Your assignment: What lines in the material hold the string "middle"? Copy out each of them.

Records provided:
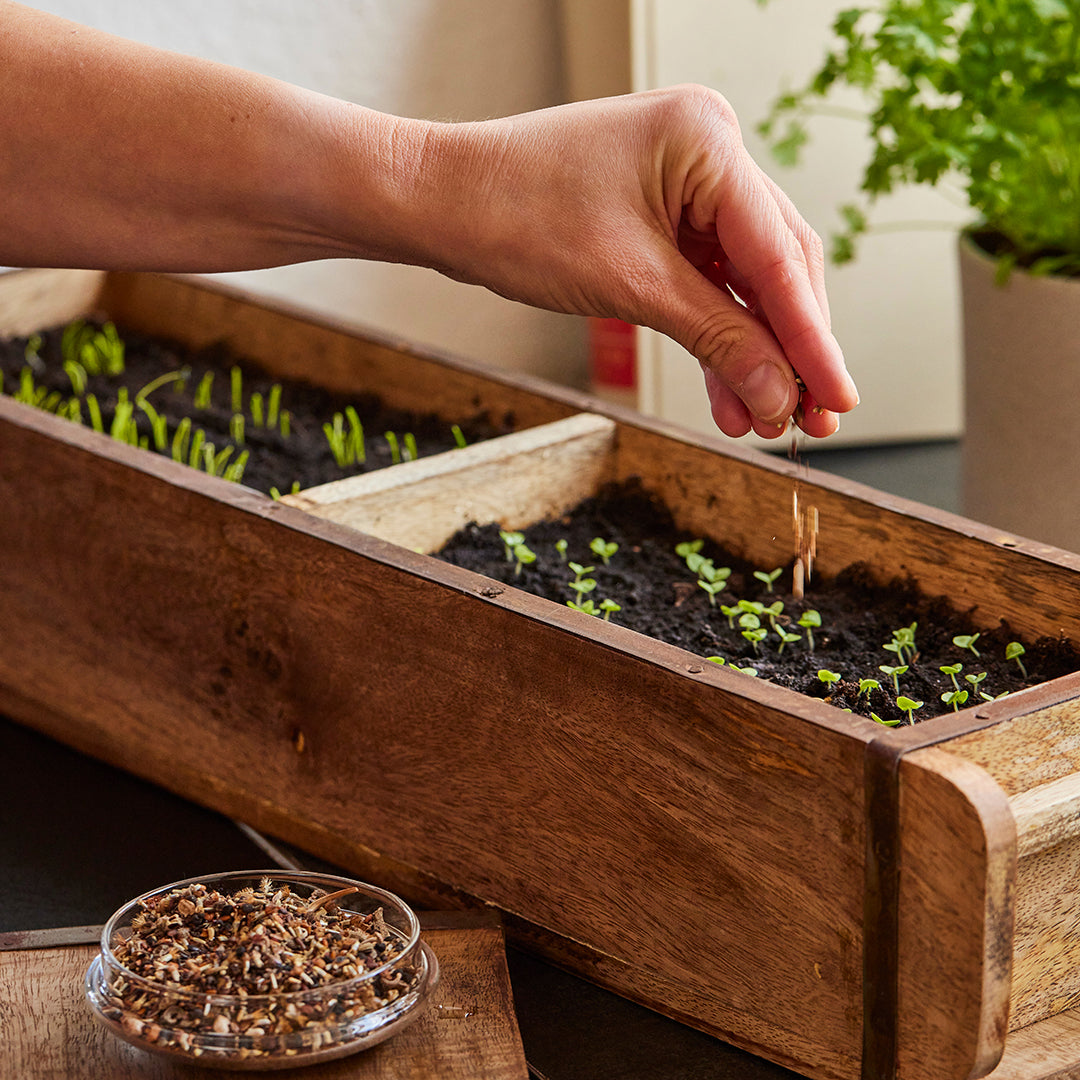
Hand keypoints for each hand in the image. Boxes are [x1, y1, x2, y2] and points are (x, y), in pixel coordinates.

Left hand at [415, 85, 858, 438]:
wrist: (444, 204)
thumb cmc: (517, 217)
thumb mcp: (631, 286)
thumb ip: (717, 340)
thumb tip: (780, 396)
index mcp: (708, 140)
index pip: (779, 255)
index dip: (814, 337)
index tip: (840, 396)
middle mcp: (709, 151)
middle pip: (775, 267)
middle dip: (789, 349)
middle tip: (810, 418)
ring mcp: (687, 183)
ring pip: (743, 283)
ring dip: (753, 353)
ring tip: (765, 421)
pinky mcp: (664, 215)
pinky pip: (706, 284)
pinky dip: (715, 337)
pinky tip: (730, 391)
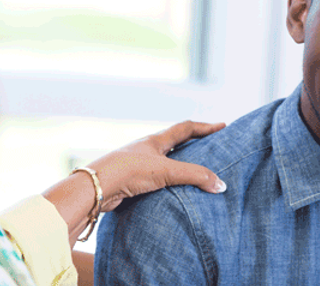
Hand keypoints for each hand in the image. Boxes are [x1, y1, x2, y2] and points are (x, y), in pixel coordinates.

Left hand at [86, 120, 226, 211]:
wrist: (97, 187)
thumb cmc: (129, 171)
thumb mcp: (166, 171)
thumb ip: (194, 176)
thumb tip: (220, 184)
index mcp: (155, 140)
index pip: (186, 128)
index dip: (205, 127)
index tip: (222, 126)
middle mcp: (147, 150)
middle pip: (175, 143)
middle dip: (194, 144)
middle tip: (212, 148)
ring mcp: (138, 165)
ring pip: (165, 162)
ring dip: (181, 165)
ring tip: (196, 172)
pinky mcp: (132, 182)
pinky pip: (157, 180)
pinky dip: (169, 183)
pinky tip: (175, 192)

Answer to this exercise:
middle mcp: (709, 151)
middle pip: (775, 267)
middle dip: (789, 349)
middle tip: (810, 418)
middle mcp: (147, 150)
middle pip: (175, 143)
middle dip: (194, 144)
middle tip: (212, 148)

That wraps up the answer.